Veria has had trouble persuading the largest US cable operators, including Comcast and Time Warner Cable, to carry the channel, however, which is now available through Dish, Verizon FiOS and Frontier Communications in just 10m of the 80m US TV homes. Mr Chandra said he hoped to be in 35m-40m US homes by the end of 2012.

"Big cable companies were not as receptive as we would have expected," Mr Chandra said, but Veria was now talking to "all the big cable operators" and to newer digital distributors. Online channels, from YouTube to Hulu, have begun to provide a more viable home for specialist programming, from cricket games for Americans of Indian extraction to documentary films that struggle to get cable distribution.
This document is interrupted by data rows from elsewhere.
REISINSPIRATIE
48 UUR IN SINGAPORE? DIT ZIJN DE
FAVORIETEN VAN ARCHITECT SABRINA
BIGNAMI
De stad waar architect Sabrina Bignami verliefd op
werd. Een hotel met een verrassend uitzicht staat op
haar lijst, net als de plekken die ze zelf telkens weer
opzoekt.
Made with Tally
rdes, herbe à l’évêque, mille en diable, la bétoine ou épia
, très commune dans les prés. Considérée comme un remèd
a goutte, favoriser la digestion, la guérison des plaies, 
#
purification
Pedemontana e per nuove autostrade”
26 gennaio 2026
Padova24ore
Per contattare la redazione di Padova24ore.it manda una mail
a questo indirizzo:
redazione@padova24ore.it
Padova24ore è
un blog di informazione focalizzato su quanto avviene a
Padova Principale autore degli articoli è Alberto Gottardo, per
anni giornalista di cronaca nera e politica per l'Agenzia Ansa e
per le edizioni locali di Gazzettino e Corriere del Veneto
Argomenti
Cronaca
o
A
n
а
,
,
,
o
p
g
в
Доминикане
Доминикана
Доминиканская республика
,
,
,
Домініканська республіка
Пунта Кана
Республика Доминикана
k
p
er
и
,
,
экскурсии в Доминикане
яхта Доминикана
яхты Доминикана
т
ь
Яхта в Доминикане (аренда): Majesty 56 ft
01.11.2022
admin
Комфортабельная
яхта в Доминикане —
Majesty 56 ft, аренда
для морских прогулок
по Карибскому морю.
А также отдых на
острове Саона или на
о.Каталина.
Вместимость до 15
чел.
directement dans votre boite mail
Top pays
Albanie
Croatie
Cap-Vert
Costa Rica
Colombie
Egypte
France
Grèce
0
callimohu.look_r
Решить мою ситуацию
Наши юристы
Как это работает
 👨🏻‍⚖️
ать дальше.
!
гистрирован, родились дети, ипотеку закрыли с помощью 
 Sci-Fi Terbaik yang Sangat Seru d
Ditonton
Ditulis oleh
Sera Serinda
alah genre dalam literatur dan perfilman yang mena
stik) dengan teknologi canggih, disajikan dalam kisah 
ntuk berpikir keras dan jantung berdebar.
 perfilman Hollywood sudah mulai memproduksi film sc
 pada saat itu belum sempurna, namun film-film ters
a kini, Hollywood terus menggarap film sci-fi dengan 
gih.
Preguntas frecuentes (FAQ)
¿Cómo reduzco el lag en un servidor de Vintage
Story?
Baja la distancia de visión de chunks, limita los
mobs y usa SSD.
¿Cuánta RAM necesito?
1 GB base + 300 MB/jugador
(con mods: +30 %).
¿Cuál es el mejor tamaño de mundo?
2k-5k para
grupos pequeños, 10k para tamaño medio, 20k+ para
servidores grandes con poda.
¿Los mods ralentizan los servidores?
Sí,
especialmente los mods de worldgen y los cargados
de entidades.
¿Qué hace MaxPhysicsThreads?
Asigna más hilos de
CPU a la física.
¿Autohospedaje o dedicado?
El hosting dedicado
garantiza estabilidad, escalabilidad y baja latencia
Extra distribution will be critical for Veria to get the Nielsen ratings advertisers demand and to reach Mr Chandra's goal of the channel breaking even within 24 months.

Mr Chandra's bet on the US market comes at a time when growth in Indian cable TV has slowed. Although no longer growing at 30-35 per cent per year, at 14-15 per cent it still exceeds the growth in US pay-TV and continues to attract investment from large US media groups. India has the world's third-largest number of homes with pay television, at about 100m, serviced by more than 450 channels.

Groups including Disney, NBC, Time Warner, and Viacom have committed several billion dollars to India's entertainment industry over the past two years.

Mr Chandra said the multitude of competitors in India's television market were losing a combined $3bn a year, making Zee TV "one of a handful" of profitable operators.

Margins across the Indian pay-TV market are among the lowest of any emerging market because of rising costs, competition and reliance on legacy analogue networks.

These losses would force the industry to consolidate, Mr Chandra predicted, saying that this "cleaning up" would bring annual growth back to the 30-35 per cent rate within three to five years.

KPMG India expects the number of TV households in Asia's third-largest economy to exceed 156m by 2015. India is also expected to overtake China as the largest pay-TV advertising market in Asia by 2017 with $5.6bn in net revenues, according to Media Partners Asia.